— EXERCISE AIM —
From the entries below, write out exactly the lines between the line holding "Salariu motivant, în" and the line holding "Saint-Brevin Émotions", inclusive, excluding any pictures.

BEGIN INFORMATION SHOWN

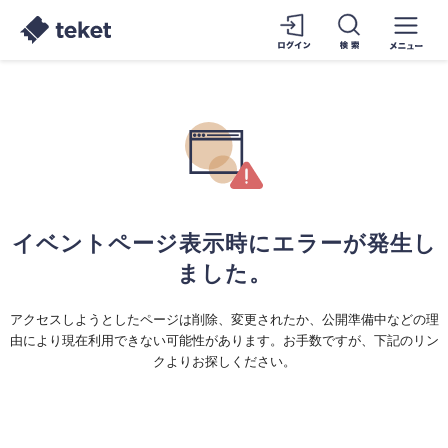
イベントページ表示時にエラーが発生し
ました。
アクセスしようとしたページは削除、変更されたか、公開準備中などの理
由により現在利用できない可能性があります。お手数ですが、下記のリン
クよりお探しください。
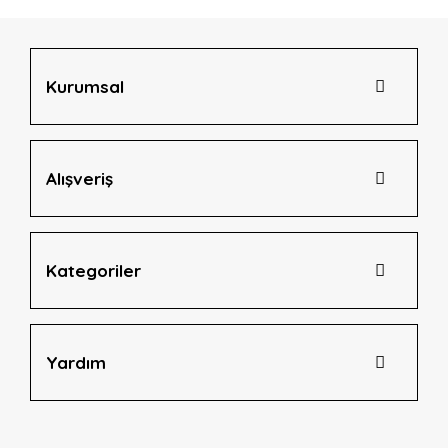
Ürün bilgilerinde hatalar bulunuyor.
Ürün fiyatı diğer sitelerden daha pahalı.
Bu ürüne benzer farklı alternatifler olmalı.
Kurumsal
Alışveriş
Gönder
Kategoriler
Yardım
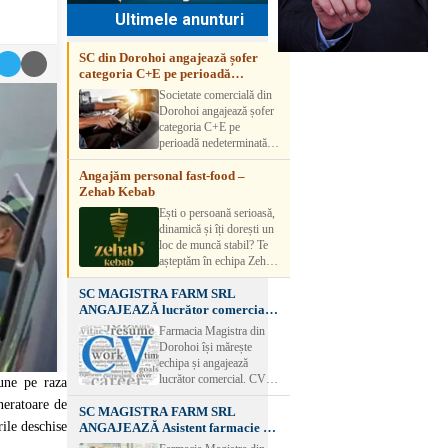
Ultimele anunturi
SC din Dorohoi angajează șofer
categoria C+E pe perioadă
nedeterminată
Societate comercială din
Dorohoi angajează șofer
categoria C+E pe
perioadă nedeterminată.
Candidatul trebuie să
Angajăm personal fast-food –
aibă experiență și atestat
Zehab Kebab
transport marfă. Pentru
detalii, vă rog să sunați la
Ești o persoană serioasă,
numărul de telefon.
dinamică și îți dorești un
loc de muncă stabil? Te
așteptăm în echipa Zehab
Kebab! Posturi
SC MAGISTRA FARM SRL
disponibile: -
ANGAJEAZĂ lucrător comercial –
SHAORMAR AJUTOR
DOROHOI
BUCATAR 2/posturi -
Farmacia Magistra din
LUCRATOR
Dorohoi își mărește
COMERCIAL
echipa și angajează
VANZATOR /2 posturi
lucrător comercial. CV-
iune pe raza
OFERIM : Contract de
urile se pot depune: * la
neratoare de
muncă Program flexibil
SC MAGISTRA FARM SRL
sediul Farmaciei
Salariu motivant, în
rile deschise
ANGAJEAZĂ Asistent farmacie –
Magistra – Bulevardul
funcție de experienț
DOROHOI
Victoriei nr. 23, Dorohoi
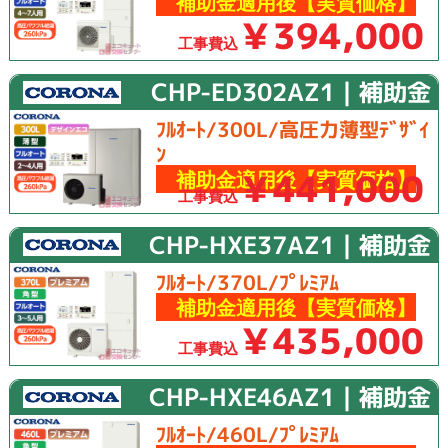
補助金適用後【実質価格】
￥394,000
工事費込
CHP-ED302AZ1｜補助金
ﾌﾙｵｰﾄ/300L/高圧力薄型ﾃﾞｻﾞｲ
ﾝ
￥441,000
補助金適用後【実質価格】
工事費込
CHP-HXE37AZ1｜補助金
ﾌﾙｵｰﾄ/370L/ﾌﾟﾚﾐｱﾑ
補助金適用後【実質価格】
￥435,000
工事費込
CHP-HXE46AZ1｜補助金
ﾌﾙｵｰﾄ/460L/ﾌﾟﾚﾐｱﾑ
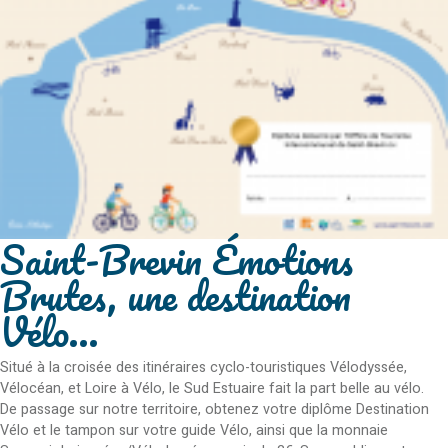
Saint-Brevin Émotions
Brutes, une destination
Vélo...
Situé à la croisée des itinéraires cyclo-touristiques Vélodyssée,
Vélocéan, et Loire à Vélo, le Sud Estuaire fait la part belle au vélo.
De passage sur notre territoire, obtenez votre diplôme Destination
Vélo et le tampon sur votre guide Vélo, ainsi que la monnaie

END INFORMATION SHOWN

— SOLVED PROBLEM —
Salariu motivant, în
rile deschise
ANGAJEAZĂ Asistent farmacie –
Magistra – Bulevardul
funcție de experienț
DOROHOI
Victoriei nr. 23, Dorohoi
補助金適用後【実質価格】
￥394,000
工事費込
CHP-ED302AZ1｜補助金
ﾌﾙｵｰﾄ/300L/高圧力薄型ﾃﾞｻﾞｲ
ﾝ
￥441,000
補助金適用後【実質価格】
工事費込
CHP-HXE37AZ1｜補助金
ﾌﾙｵｰﾄ/370L/ﾌﾟﾚﾐｱﾑ
補助金適用後【実質価格】
￥435,000
工事費込
CHP-HXE46AZ1｜補助金
ﾌﾙｵｰﾄ/460L/ﾌﾟﾚﾐｱﾑ
Saint-Brevin Émotions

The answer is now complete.